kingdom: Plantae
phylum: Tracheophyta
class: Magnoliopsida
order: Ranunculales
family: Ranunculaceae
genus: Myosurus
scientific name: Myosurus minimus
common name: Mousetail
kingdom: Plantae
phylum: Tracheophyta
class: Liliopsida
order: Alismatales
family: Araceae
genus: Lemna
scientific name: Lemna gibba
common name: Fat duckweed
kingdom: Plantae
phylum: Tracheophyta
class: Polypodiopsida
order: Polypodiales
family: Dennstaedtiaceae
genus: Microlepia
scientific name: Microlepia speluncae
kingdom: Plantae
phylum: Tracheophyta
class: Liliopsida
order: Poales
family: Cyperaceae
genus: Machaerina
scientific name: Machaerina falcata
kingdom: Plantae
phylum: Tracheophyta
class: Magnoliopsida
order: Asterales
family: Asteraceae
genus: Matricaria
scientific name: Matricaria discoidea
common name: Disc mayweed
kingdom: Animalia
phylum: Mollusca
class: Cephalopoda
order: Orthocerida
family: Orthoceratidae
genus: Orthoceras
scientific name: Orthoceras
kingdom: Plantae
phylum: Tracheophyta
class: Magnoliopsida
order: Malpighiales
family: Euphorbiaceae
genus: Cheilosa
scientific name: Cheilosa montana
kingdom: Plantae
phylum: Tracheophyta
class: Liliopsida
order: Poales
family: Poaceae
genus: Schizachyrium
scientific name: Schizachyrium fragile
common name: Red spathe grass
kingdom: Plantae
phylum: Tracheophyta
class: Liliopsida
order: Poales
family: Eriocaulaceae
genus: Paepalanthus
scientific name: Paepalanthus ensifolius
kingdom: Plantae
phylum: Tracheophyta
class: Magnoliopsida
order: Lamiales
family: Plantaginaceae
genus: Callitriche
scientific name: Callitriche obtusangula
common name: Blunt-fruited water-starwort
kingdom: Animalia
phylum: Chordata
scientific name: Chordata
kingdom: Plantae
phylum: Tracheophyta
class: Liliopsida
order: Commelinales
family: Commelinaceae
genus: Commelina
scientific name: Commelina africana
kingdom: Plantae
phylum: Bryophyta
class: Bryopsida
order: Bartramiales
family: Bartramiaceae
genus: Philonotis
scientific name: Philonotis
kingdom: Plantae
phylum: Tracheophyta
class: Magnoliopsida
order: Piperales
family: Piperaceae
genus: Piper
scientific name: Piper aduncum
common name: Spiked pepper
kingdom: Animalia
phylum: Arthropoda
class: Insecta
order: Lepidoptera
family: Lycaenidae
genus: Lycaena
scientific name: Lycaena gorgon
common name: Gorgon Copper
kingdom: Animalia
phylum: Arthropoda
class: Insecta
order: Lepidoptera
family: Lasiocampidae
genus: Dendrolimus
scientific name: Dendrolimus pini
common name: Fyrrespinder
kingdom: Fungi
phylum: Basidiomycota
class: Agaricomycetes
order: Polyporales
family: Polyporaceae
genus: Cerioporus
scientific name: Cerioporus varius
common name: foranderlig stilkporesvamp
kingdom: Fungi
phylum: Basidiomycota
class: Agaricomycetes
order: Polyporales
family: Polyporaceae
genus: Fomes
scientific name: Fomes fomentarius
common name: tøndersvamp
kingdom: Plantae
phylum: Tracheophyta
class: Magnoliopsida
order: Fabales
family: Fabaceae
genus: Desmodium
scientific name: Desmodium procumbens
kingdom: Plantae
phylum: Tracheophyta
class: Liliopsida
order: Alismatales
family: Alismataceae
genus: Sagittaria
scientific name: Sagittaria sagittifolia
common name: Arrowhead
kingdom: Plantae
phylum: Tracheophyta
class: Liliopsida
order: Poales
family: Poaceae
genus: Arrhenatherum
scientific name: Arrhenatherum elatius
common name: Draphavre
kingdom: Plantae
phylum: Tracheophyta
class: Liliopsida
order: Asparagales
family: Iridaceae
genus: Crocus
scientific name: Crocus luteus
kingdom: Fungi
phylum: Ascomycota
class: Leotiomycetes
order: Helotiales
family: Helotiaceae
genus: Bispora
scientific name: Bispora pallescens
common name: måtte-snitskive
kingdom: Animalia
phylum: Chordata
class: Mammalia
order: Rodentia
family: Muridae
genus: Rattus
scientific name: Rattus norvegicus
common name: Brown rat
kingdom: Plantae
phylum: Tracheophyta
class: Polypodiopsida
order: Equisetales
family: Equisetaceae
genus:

· · · ·

▸ **YOUR OBJECTIVE**
Reproduce all of the data above verbatim, line for line.

▸ **TASK SOLUTION**
kingdom: Plantae
phylum: Tracheophyta
class: Magnoliopsida
order: Ranunculales
family: Ranunculaceae
genus: Myosurus
scientific name: Myosurus minimus
common name: Mousetail
kingdom: Plantae
phylum: Tracheophyta
class: Liliopsida
order: Alismatales
family: Araceae
genus: Lemna
scientific name: Lemna gibba
common name: Fat duckweed
kingdom: Plantae
phylum: Tracheophyta
class: Polypodiopsida
order: Polypodiales
family: Dennstaedtiaceae
genus: Microlepia
scientific name: Microlepia speluncae
kingdom: Plantae
phylum: Tracheophyta
class: Liliopsida
order: Poales
family: Cyperaceae
genus: Machaerina
scientific name: Machaerina falcata
kingdom: Plantae
phylum: Tracheophyta
class: Magnoliopsida
order: Asterales
family: Asteraceae
genus: Matricaria
scientific name: Matricaria discoidea
common name: Disc mayweed
kingdom: Animalia
phylum: Mollusca
class: Cephalopoda
order: Orthocerida
family: Orthoceratidae
genus: Orthoceras
scientific name: Orthoceras
kingdom: Plantae
phylum: Tracheophyta
class: Magnoliopsida
order: Malpighiales
family: Euphorbiaceae
genus: Cheilosa
scientific name: Cheilosa montana
kingdom: Plantae
phylum: Tracheophyta
class: Liliopsida
order: Poales
family: Poaceae
genus: Schizachyrium
scientific name: Schizachyrium fragile
common name: Red spathe grass
kingdom: Plantae
phylum: Tracheophyta
class: Liliopsida
order: Poales
family: Eriocaulaceae
genus: Paepalanthus
scientific name: Paepalanthus ensifolius
kingdom: Plantae
phylum: Tracheophyta
class: Magnoliopsida
order: Lamiales
family: Plantaginaceae
genus: Callitriche
scientific name: Callitriche obtusangula
common name: Blunt-fruited water-starwort
kingdom: Animalia
phylum: Chordata
scientific name: Chordata
kingdom: Plantae
phylum: Tracheophyta
class: Liliopsida
order: Commelinales
family: Commelinaceae
genus: Commelina
scientific name: Commelina africana
kingdom: Plantae
phylum: Bryophyta
class: Bryopsida
order: Bartramiales
family: Bartramiaceae
genus: Philonotis
scientific name: Philonotis
kingdom: Plantae
phylum: Tracheophyta
class: Magnoliopsida
order: Piperales
family: Piperaceae
genus: Piper
scientific name: Piper aduncum
common name: Spiked pepper
kingdom: Animalia
phylum: Arthropoda
class: Insecta
order: Lepidoptera
family: Lycaenidae
genus: Lycaena
scientific name: Lycaena gorgon
common name: Gorgon Copper
kingdom: Animalia
phylum: Arthropoda
class: Insecta
order: Lepidoptera
family: Lasiocampidae
genus: Dendrolimus
scientific name: Dendrolimus pini
common name: Fyrrespinder
kingdom: Fungi
phylum: Basidiomycota
class: Agaricomycetes
order: Polyporales
family: Polyporaceae
genus: Cerioporus
scientific name: Cerioporus varius
common name: foranderlig stilkporesvamp
kingdom: Fungi
phylum: Basidiomycota
class: Agaricomycetes
order: Polyporales
family: Polyporaceae
genus: Fomes
scientific name: Fomes fomentarius
common name: tøndersvamp
kingdom: Plantae
phylum: Tracheophyta
class: Magnoliopsida
order: Fabales
family: Fabaceae
genus: Desmodium
scientific name: Desmodium procumbens
kingdom: Plantae
phylum: Tracheophyta
class: Liliopsida
order: Alismatales
family: Alismataceae
genus: Sagittaria
scientific name: Sagittaria sagittifolia
common name: Arrowhead
kingdom: Plantae
phylum: Tracheophyta
class: Liliopsida
order: Poales
family: Poaceae
genus: Arrhenatherum
scientific name: Arrhenatherum elatius
common name: Draphavre
kingdom: Plantae
phylum: Tracheophyta
class: Liliopsida
order: Asparagales
family: Iridaceae
genus: Crocus
scientific name: Crocus luteus
kingdom: Fungi
phylum: Ascomycota
class: Leotiomycetes
order: Helotiales
family: Helotiaceae
genus: Bispora
scientific name: Bispora pallescens
common name: måtte-snitskive
kingdom: Animalia
phylum: Chordata
class: Mammalia
order: Rodentia
family: Muridae
genus: Rattus
scientific name: Rattus norvegicus
common name: Brown rat
kingdom: Plantae
phylum: Tracheophyta
class: Polypodiopsida
order: Equisetales
family: Equisetaceae
genus:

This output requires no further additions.